From the graph of data sheet 1.2, the ratio of 260/280 was in the correct range for DNA,
which is above 1.8 but below 2.0. With these, we could see that the reannealing was taking in
process after denaturation. The renaturation of regions of complementary between different
nucleic acid strands is known as hybridization. The highest ratio of 260/280 was the cooling at
room temperature for 45 minutes, followed by fast cooling and then slow cooling. Theoretically,
the sample tube cooling at room temperature should ranked at the top, followed by slow cooling
and then fast cooling. However, there is a different in our results. There may be some errors
occurred when doing the experiment.
Several factors contribute to renaturation efficiency. The most 3 important are
temperature, DNA concentration and renaturation time. In this experiment, we applied the factor
of renaturation time as manipulated. The best temperature for renaturation of a DNA is about
25C below its melting temperature. This temperature is low enough that it does not promote
denaturation, but high enough to allow rapid diffusion of DNA molecules and to weaken the
transient bonding between mismatched sequences and short intra-strand base-paired regions.
With this statement, we able to support the results that the highest ratio of 260/280 was the
cooling at room temperature. This is due to when we conducting the experiment, the airconditioner had decreased the room temperature to around 25C. And, obviously, from data
sheet 1.2, the longer time allowed annealing, the more renaturation occurred. However, there is a
shift between fast cooling and slow cooling. Supposing, fast cooling allows only the formation of
local regions of dsDNA and formed by the base pairing or annealing of short regions of
complementary within or between DNA strands. This will leads to decrease in A260. On the

other hand, slow cooling allows time for the wholly complementary DNA strands to find each
other and the sample could become fully double-stranded with the same absorbance as the
original native sample. Hence, this will leads to increase in A260. With the errors occurred
between fast cooling and slow cooling, it may due to there is contamination in sample tube slow
cooling or the DNA concentration of sample tube slow cooling is not in correct amount.
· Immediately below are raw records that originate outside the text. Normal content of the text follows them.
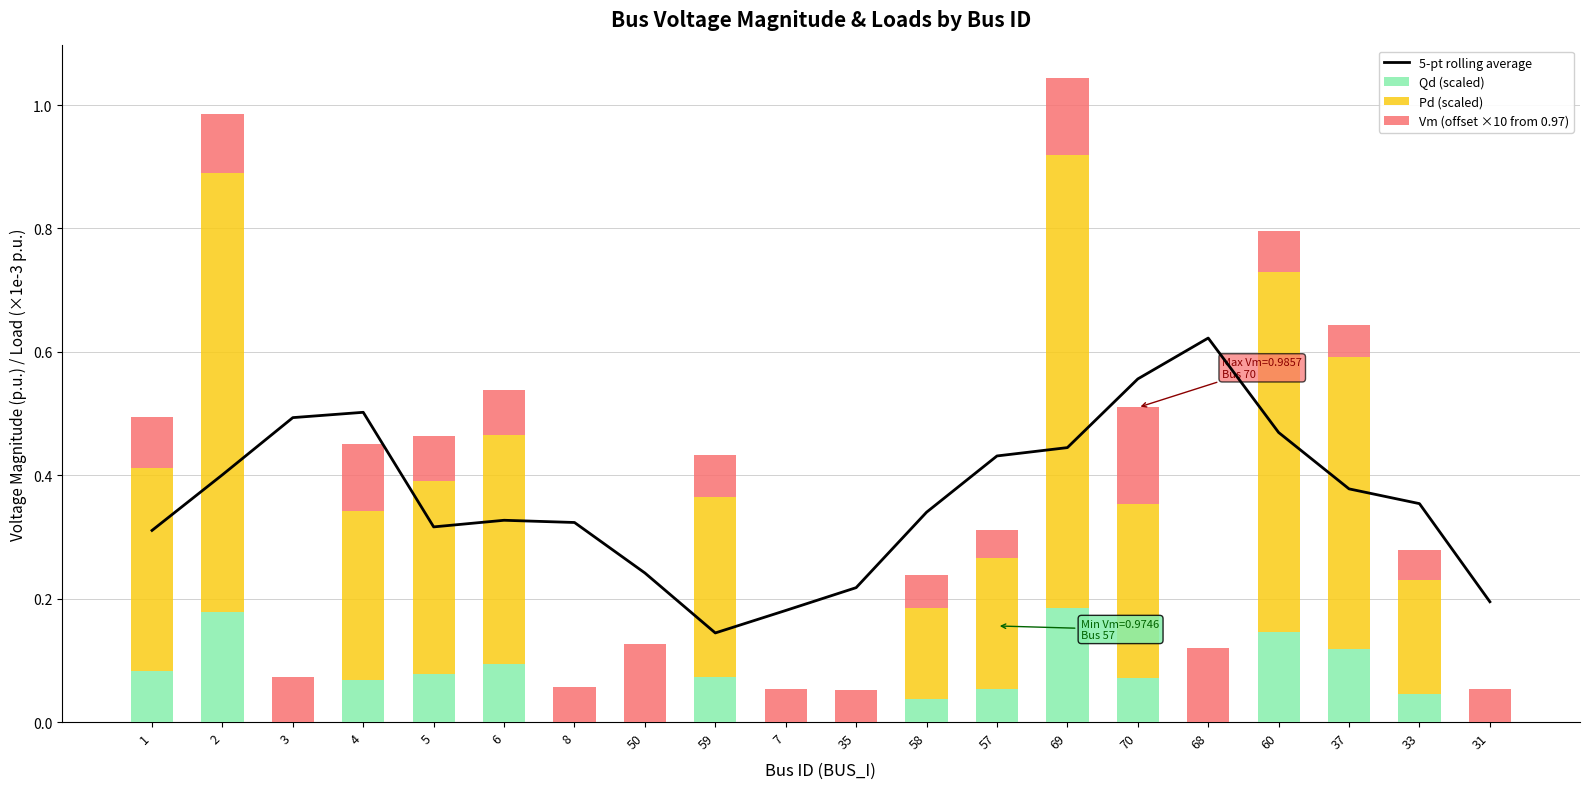

At which label is Qd (scaled) closest to 0?

3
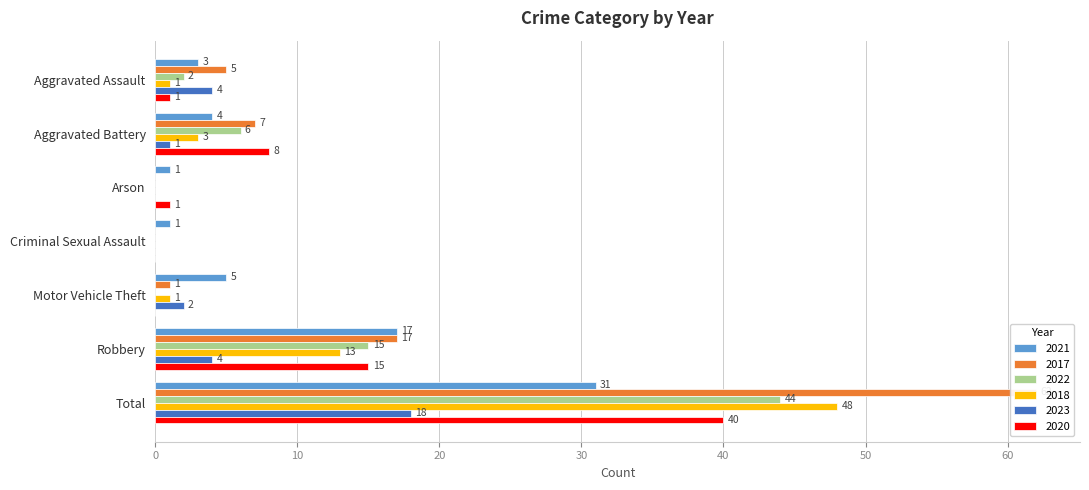

Reading left to right, list all the values displayed in this chart.

2021: 3	4	1	1	5	17	31
2017: 5	7	0	0	1	17	62
2022: 2	6	0	0	0	15	44
2018: 1	3	0	0	1	13	48
2023: 4	1	0	0	2	4	18
2020: 1	8	1	0	0	15	40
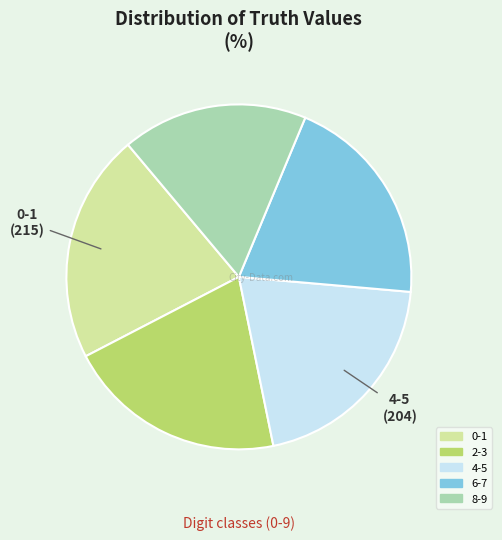

How many slices are in this pie chart?

5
Renaturation of DNA by fast cooling and slow cooling


Conclusion:
The ratios of 260/280 for calf thymus DNA were 1.69, 1.84, 1.83 and 1.86 for 10 ug/ml, 50
ug/ml, 100 ug/ml and 500 ug/ml respectively. The ratios of 260/280 for calf thymus DNA of 100
ug/ml were 1.83, 1.85 and 1.84 for slow cooling, room temperature and fast cooling respectively.
References:
1. Campbell, N. A., Reece, J.B., Meyers, N., Urry, L. A., Cain, M.L., Wasserman, S.A.,
Minorsky, P.V., Jackson, R.B. (2009), Biology (8th, Australian version ed.), Sydney:
Pearson Education Australia.
2. William W. Wilfinger, Karol Mackey, and Piotr Chomczynski, Effect of pH and Ionic
Strength on the Spectrophotometric Assessment of Nucleic Acid Purity: BioTechniques
22:474-481, March 1997.
3. Leninger, A. L. Biochemistry, 2nd ed., Worth Publishers, New York, 1975.
4. Philip C. Turner, Molecular Biology, 3rd ed. Instant Notes, 2005.